Dataset entries
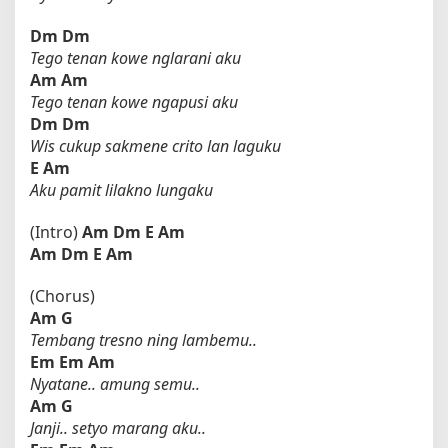
Dm
Dm
Tego tenan kowe nglarani aku
Am
Am
Tego tenan kowe ngapusi aku
Dm
Dm
Wis cukup sakmene crito lan laguku
E
Am
Aku pamit lilakno lungaku
(Intro)
Am
Dm
E
Am
Am
Dm
E
Am
(Chorus)
Am
G
Tembang tresno ning lambemu..
Em
Em
Am
Nyatane.. amung semu..
Am
G
Janji.. setyo marang aku..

• **ASSIGNED TASK**:
Scan the data above and copy each line containing the word "kowe".

• **REPLY**:
Tego tenan kowe nglarani aku
Tego tenan kowe ngapusi aku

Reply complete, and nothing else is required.